Below are the records. List every line holding the word "dass".

####################

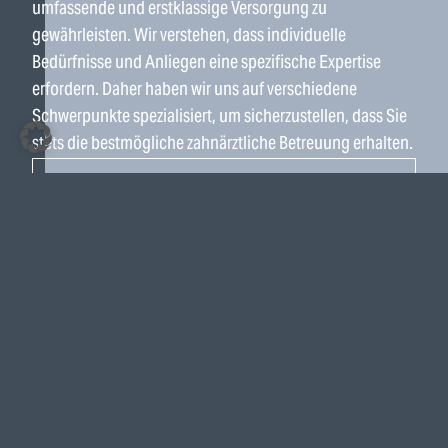
umfassende und erstklassige Versorgung zu
gewährleisten. Wir verstehen, dass individuelle
Bedürfnisse und Anliegen eine spezifische Expertise
erfordern. Daher haben wir uns auf verschiedene
Schwerpunkte spezialisiert, um sicherzustellen, dass Sie
stets die bestmögliche zahnärztliche Betreuung erhalten.
3D-RÖNTGEN
ALL-ON-4
ANGSTPATIENTEN
BLEACHING
ENDODONTIE
FÜLLUNGEN
FUNKTIONSANALYSE
IMPLANTOLOGIE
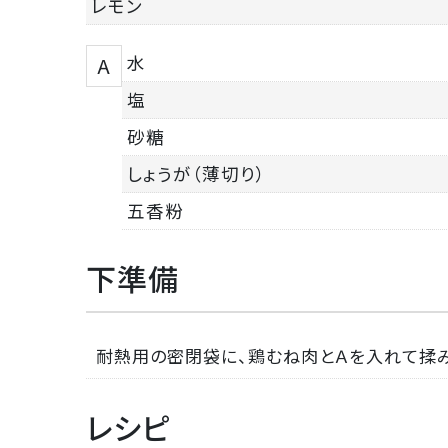
レモン
水
A
塩
砂糖
しょうが（薄切り）
五香粉
下準備
耐熱用の密閉袋に、鶏むね肉とＡを入れて揉み
レシピ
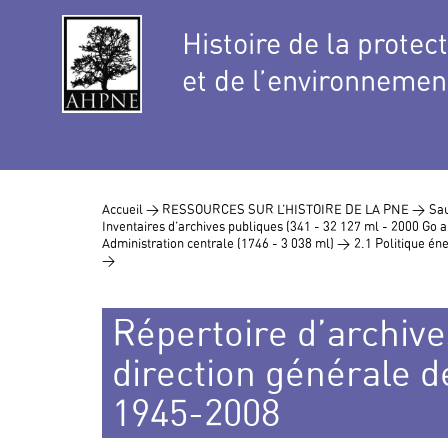
Histoire de la protec
et de l’environnemen
Accueil >
RESSOURCES SUR L’HISTOIRE DE LA PNE >
Sau
Inventaires d’archives publiques (341 - 32 127 ml - 2000 Go
Administration centrale (1746 - 3 038 ml) >
2.1 Politique éne
>
Répertoire d’archives
direction générale de
1945-2008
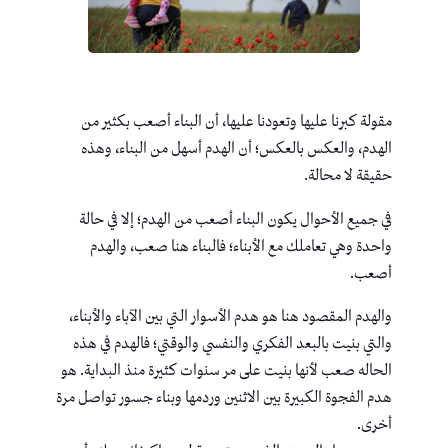
مقولة كبرنا عليها وتعودنا عليها، أن البناء أصعب بكثير من
الهدم، والعكس بالعكس؛ أن الهدم أسهل من البناء، وهذه
حقيقة لا محالة.
في جميع الأحوال يكون البناء أصعب من الهدم؛ إلا في حالة
واحدة وهي تعاملك مع الأبناء؛ فالبناء هنا صعب، والهدم
أصعب.
والهدم المقصود هنا هو هدم الأسوار التي بين الآباء والأبناء،
والتي بنيت بالبعد الفكري والنفسي والوقتي؛ فالهدم في هذه
الحاله صعب لأنها بنيت على مر سنوات كثيرة منذ البداية. هو
هدم الفجوة الكبيرة بين الاثنين وردمها وبناء جسور تواصل مرة
أخرى.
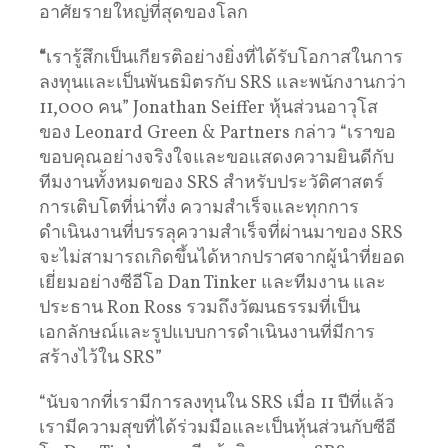
อาศัยรายใหญ่ที่สุดของโลก
“
เรารู้สึกเป็นเกียรติอย่างยิ่งที่ได้รับโอกาสในการ
ลงทุนและเป็นพันธมิตรกับ SRS และพนักงานกว่า
11,000 คน” Jonathan Seiffer หุ้นส่วนอาวุโส
ของ Leonard Green & Partners กล่าว “เราขอ
ขอบคุณอย่างจริงใจและขอแสดงความยินดีกับ
ทีมงานทั้งหมดของ SRS สำหรับประวัติศาสตร์
การเติบโตที่น่าทึ่ง ความสำเร็จและทุกการ
ดำเนินงานที่บรรลุความสำเร็จที่ผ่านมาของ SRS
จะไม่สามารถเกิดขึ้นได้หากปราศจากผู้นำที่ยอด
เยี่ยมอย่างซีอีโอ Dan Tinker และทีมงาน และ
ประธาน Ron Ross รวมถึงวัฒนธรรมที่เป็น
เอกลักษณ์และรูปแบบการดำเนินงานที่มีการ
สร้างไว้ใน SRS”
“นับจากที่เรามีการลงทุนใน SRS เมื่อ 11 ปีที่แล้ว
เรามีความสุขที่ได้ร่วมมือและเป็นหุ้นส่วนกับซีอี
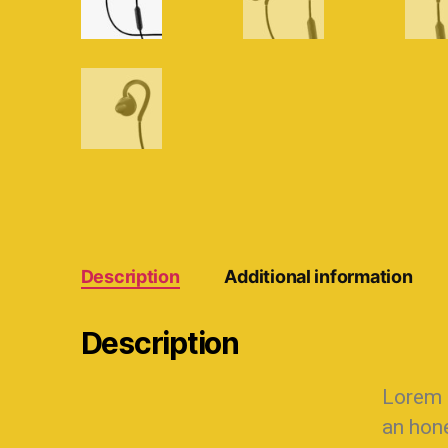
Description
Additional information
Description
Lorem i
an hone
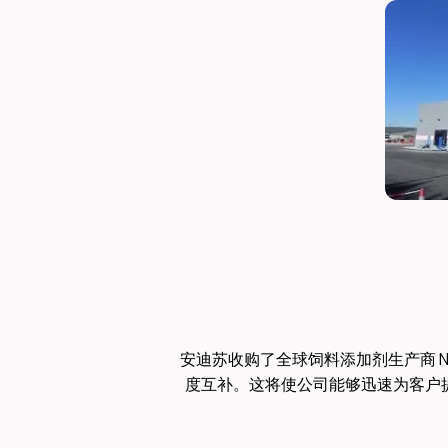
安迪苏收购了全球饲料添加剂生产商 N
度互补。这将使公司能够迅速为客户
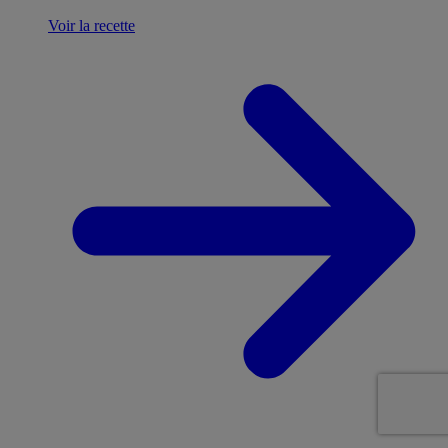
Voir la recette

####################

Task result
gewährleisten. Wir verstehen, dass individuelle
Schwerpunkte spezialisiert, um sicherzustellen, dass Sie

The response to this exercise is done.